[Collected data]
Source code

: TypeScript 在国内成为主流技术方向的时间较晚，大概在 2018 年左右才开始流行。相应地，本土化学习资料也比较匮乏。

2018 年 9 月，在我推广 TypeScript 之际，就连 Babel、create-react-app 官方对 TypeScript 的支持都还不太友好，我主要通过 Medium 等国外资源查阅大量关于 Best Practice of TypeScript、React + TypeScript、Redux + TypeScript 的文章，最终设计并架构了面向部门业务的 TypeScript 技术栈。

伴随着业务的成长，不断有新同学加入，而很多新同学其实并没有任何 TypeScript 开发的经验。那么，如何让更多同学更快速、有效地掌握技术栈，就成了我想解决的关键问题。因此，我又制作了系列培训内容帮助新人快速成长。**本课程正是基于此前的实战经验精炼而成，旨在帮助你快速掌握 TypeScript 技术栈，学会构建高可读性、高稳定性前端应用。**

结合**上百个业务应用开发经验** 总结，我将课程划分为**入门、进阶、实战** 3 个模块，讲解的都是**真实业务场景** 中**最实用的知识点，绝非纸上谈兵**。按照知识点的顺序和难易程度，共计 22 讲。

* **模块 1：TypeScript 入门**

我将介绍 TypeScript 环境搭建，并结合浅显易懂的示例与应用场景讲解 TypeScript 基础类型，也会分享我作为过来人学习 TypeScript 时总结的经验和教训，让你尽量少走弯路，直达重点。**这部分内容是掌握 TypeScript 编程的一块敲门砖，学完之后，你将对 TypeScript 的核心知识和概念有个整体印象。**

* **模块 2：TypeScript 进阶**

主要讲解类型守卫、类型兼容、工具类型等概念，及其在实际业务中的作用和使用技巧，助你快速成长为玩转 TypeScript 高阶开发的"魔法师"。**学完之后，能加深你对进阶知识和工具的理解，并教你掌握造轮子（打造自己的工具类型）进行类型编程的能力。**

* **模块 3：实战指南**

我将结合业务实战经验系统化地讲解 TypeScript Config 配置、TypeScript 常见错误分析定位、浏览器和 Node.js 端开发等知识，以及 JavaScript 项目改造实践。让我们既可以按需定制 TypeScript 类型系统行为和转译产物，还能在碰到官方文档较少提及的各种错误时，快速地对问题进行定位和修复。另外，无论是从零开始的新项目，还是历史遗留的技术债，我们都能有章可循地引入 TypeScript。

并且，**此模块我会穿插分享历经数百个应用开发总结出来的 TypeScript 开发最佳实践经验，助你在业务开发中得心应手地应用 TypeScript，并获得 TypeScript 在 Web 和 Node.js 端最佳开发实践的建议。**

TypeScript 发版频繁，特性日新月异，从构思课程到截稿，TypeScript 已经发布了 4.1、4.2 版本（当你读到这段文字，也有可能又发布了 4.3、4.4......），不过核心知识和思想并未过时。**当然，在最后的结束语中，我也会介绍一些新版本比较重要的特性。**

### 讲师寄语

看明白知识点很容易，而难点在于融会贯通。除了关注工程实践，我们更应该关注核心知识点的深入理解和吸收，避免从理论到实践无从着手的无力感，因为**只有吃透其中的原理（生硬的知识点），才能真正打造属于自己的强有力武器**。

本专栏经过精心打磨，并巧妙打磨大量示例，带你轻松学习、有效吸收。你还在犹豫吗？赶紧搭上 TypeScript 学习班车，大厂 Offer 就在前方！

JOB —
Each line of the data that holds "学完之后" should be reported.

ANSWER SECTION —
我将介绍 TypeScript 环境搭建，并结合浅显易懂的示例与应用场景讲解 TypeScript 基础类型，也会分享我作为过来人学习 TypeScript 时总结的经验和教训，让你尽量少走弯路，直达重点。**这部分内容是掌握 TypeScript 编程的一块敲门砖，学完之后，你将对 TypeScript 的核心知识和概念有个整体印象。**
主要讲解类型守卫、类型兼容、工具类型等概念，及其在实际业务中的作用和使用技巧，助你快速成长为玩转 TypeScript 高阶开发的"魔法师"。**学完之后，能加深你对进阶知识和工具的理解，并教你掌握造轮子（打造自己的工具类型）进行类型编程的能力。**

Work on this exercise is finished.